調査会社のoricon ME(東京都港区)は、スマートフォンを利用したキャッシュレス決済サービスを1週間に1回以上、かつ1ヶ月以上継続利用したことのある18〜84歳の男女を対象に「スマホ決済サービス」の満足度調査を実施した。総合満足度1位は「PayPay」だった。

 PayPayは、評価項目別の「ポイント・キャンペーン」でも1位を獲得している。2位は「楽天ペイ」、3位は「モバイルSuica」という結果に。楽天ペイは評価項目別では「登録のしやすさ」で1位、また男女別の「男性」で1位の評価を得た。

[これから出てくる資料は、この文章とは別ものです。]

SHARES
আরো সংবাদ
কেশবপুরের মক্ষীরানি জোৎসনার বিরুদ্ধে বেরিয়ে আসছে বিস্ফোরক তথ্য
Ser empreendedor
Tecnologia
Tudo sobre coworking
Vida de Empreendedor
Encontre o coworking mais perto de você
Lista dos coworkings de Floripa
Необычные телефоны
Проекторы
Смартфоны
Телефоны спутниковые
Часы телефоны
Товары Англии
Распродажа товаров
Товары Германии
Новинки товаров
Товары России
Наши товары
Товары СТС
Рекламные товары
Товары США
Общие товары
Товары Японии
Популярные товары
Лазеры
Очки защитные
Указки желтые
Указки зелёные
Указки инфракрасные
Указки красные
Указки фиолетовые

モバイルSuicaは「利用のしやすさ」、決済種別の「タッチ決済」でも1位を獲得した。

 PayPay利用者からは、「とにかく加盟店が多い。今までキャッシュレスが使えなかった個人店などで使えるようになったのが良かった」(40代男性)や「Y!mobile、SoftBankユーザーはキャンペーンなどの還元率が高く、お得に買えるのが良かった」(10代女性)という意見が挙げられた。

 評価項目別で見ると、登録のしやすさでは「楽天ペイ」が1位に。利用のしやすさでは「モバイルSuica」が、アプリの使いやすさでは「nanacoモバイル」、キャンペーン・ポイント部門では「PayPay」が1位。サポート体制と「セキュリティ」は「d払い」が1位と、それぞれのサービスの特徴がランキングから明らかになった。

●性別・年代別での満足度を発表

 男女別では、男女間で決済サービスの満足度に差があることが分かった。男性1位は「楽天ペイ」、2位は「PayPay」、3位は「d払い」という結果に。一方、女性は1位「PayPay」、2位「モバイルSuica」、3位「ファミペイ」となった。

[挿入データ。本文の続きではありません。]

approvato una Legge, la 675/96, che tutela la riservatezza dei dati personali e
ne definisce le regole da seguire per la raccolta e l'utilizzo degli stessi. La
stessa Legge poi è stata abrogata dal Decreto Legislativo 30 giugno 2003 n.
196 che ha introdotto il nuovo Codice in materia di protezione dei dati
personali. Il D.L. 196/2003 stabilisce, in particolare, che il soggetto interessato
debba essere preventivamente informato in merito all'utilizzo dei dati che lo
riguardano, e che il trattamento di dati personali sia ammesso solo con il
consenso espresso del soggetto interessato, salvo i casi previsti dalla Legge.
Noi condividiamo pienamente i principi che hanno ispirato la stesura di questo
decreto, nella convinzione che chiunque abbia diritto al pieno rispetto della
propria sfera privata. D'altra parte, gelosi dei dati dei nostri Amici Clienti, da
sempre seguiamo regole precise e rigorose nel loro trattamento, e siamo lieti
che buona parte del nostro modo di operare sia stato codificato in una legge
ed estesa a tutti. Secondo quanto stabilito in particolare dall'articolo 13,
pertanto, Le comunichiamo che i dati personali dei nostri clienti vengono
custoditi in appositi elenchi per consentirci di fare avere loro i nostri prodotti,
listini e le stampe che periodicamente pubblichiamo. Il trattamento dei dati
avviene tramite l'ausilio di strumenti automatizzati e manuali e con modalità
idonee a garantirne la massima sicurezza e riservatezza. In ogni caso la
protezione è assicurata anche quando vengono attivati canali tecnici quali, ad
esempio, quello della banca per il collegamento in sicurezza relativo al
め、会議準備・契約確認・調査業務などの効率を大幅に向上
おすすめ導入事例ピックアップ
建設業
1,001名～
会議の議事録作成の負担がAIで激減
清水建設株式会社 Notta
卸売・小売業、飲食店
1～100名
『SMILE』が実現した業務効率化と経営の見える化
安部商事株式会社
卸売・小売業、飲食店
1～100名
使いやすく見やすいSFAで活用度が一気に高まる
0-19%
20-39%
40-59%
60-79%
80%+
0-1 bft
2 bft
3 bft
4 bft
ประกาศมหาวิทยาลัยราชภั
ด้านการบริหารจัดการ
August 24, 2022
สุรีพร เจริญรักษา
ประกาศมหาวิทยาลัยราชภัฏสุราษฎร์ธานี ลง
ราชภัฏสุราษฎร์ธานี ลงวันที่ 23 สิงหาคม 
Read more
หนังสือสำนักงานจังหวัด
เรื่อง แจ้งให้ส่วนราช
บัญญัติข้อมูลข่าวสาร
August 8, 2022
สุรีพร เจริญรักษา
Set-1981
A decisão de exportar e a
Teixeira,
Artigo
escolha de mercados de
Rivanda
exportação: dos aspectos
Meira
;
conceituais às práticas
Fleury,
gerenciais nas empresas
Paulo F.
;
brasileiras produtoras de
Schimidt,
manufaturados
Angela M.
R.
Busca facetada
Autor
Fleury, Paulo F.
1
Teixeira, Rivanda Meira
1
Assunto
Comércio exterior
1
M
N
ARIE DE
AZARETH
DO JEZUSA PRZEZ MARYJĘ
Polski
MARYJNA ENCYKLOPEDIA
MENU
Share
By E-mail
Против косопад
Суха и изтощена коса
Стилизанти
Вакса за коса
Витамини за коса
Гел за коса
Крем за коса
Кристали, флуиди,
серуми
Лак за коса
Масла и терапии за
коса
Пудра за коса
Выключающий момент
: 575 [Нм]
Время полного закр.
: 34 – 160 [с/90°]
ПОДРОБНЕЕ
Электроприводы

 年代別では10〜50代では「PayPay」が首位を獲得しているものの、60代ではトップ3から漏れる結果に。60代以上の満足度1位は「d払い」、次いで「モバイルSuica」、「楽天Edy」と続いた。

 21年7月、MMD研究所(東京都港区)が実施した「普段の支払い方法」についての調査によると、現金が86%、クレジットカードが71.1%、スマホ決済が52.1%となった。最も増加した支払い方法は「スマホ決済」で前回より10.9ポイント増加したという。コロナ禍を契機に、「非接触」という特徴からスマホ決済の利用率が急速に伸びたことが背景にあるようだ。

 今回の調査は、QRコード、バーコード、非接触型決済などスマートフォンを利用したキャッシュレス決済サービスを、1週間に1回以上、かつ1ヶ月以上継続利用したことのある18〜84歳の男女を対象にインターネットで実施した。期間は21年5月18〜25日、有効回答数は5164人。